(Exercise details)
Every record below needs to be retyped exactly as it appears.

(Data for analysis)

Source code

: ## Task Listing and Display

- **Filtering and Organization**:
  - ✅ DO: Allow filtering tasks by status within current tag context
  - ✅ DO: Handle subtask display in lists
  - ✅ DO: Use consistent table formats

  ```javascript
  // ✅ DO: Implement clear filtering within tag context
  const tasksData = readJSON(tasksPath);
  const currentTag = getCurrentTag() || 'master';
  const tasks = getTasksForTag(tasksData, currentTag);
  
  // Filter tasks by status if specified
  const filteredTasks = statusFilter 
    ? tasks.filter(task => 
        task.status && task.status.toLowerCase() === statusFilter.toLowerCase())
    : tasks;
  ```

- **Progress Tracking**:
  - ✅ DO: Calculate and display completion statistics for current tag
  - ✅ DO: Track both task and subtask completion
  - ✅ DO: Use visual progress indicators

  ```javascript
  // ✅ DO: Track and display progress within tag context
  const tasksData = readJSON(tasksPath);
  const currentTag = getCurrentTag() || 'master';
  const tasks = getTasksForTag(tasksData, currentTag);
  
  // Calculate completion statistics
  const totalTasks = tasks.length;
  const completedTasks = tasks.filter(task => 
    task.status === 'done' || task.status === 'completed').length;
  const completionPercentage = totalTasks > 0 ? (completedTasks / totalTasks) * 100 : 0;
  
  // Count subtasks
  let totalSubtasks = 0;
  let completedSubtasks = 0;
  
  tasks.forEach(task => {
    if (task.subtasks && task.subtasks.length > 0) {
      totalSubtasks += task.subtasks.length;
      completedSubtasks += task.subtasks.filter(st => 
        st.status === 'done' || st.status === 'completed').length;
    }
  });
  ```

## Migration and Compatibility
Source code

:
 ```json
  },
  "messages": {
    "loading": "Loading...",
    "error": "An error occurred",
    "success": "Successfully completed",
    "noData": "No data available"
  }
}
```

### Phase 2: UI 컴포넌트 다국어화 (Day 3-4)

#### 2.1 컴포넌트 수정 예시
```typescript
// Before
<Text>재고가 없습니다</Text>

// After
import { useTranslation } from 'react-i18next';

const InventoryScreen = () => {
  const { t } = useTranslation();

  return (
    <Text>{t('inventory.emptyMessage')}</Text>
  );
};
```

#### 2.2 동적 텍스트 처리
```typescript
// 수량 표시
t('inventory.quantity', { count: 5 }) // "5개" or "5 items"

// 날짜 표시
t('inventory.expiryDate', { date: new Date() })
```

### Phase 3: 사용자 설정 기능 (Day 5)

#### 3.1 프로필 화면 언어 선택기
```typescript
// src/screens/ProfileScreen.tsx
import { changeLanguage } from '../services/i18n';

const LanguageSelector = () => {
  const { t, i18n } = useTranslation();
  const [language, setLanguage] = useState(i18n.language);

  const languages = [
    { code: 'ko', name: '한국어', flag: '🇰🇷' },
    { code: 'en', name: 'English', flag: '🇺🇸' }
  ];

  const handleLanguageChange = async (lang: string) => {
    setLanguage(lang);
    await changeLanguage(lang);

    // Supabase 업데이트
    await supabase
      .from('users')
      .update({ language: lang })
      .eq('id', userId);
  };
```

(Answer space)
Source code

: ## Task Listing and Display

- **Filtering and Organization**:
  - ✅ DO: Allow filtering tasks by status within current tag context
  - ✅ DO: Handle subtask display in lists
  - ✅ DO: Use consistent table formats

  ```javascript
  // ✅ DO: Implement clear filtering within tag context
  const tasksData = readJSON(tasksPath);
  const currentTag = getCurrentTag() || 'master';
  const tasks = getTasksForTag(tasksData, currentTag);
  
  // Filter tasks by status if specified
  const filteredTasks = statusFilter 
    ? tasks.filter(task => 
        task.status && task.status.toLowerCase() === statusFilter.toLowerCase())
    : tasks;
  ```

- **Progress Tracking**:
  - ✅ DO: Calculate and display completion statistics for current tag
  - ✅ DO: Track both task and subtask completion
  - ✅ DO: Use visual progress indicators

  ```javascript
  // ✅ DO: Track and display progress within tag context
  const tasksData = readJSON(tasksPath);
  const currentTag = getCurrentTag() || 'master';
  const tasks = getTasksForTag(tasksData, currentTag);
  
  // Calculate completion statistics
  const totalTasks = tasks.length;
  const completedTasks = tasks.filter(task => 
    task.status === 'done' || task.status === 'completed').length;
  const completionPercentage = totalTasks > 0 ? (completedTasks / totalTasks) * 100 : 0;
  
  // Count subtasks
  let totalSubtasks = 0;
  let completedSubtasks = 0;
  
  tasks.forEach(task => {
    if (task.subtasks && task.subtasks.length > 0) {
      totalSubtasks += task.subtasks.length;
      completedSubtasks += task.subtasks.filter(st => 
        st.status === 'done' || st.status === 'completed').length;
    }
  });
  ```

## Migration and Compatibility
Source code

:
 ```json
  },
  "messages": {
    "loading": "Loading...",
    "error": "An error occurred",
    "success": "Successfully completed",
    "noData": "No data available"
  }
}
```

### Phase 2: UI 컴포넌트 다국어화 (Day 3-4)

#### 2.1 컴포넌트 수정 예시
```typescript
// Before
<Text>재고가 없습니다</Text>

// After
import { useTranslation } from 'react-i18next';

const InventoryScreen = () => {
  const { t } = useTranslation();

  return (
    <Text>{t('inventory.emptyMessage')}</Text>
  );
};
```

#### 2.2 동적 텍스트 처리
```typescript
// 수량 표시
t('inventory.quantity', { count: 5 }) // "5개" or "5 items"

// 날짜 표시
t('inventory.expiryDate', { date: new Date() })
```

### Phase 3: 사용자 설정 기능 (Day 5)

#### 3.1 프로필 화면 언어 선택기
```typescript
// src/screens/ProfileScreen.tsx
import { changeLanguage } from '../services/i18n';

const LanguageSelector = () => {
  const { t, i18n } = useTranslation();
  const [language, setLanguage] = useState(i18n.language);

  const languages = [
    { code: 'ko', name: '한국어', flag: '🇰🇷' },
    { code: 'en', name: 'English', flag: '🇺🇸' }
  ];

  const handleLanguageChange = async (lang: string) => {
    setLanguage(lang);
    await changeLanguage(lang);

    // Supabase 업데이트
    await supabase
      .from('users')
      .update({ language: lang })
      .eq('id', userId);
  };
```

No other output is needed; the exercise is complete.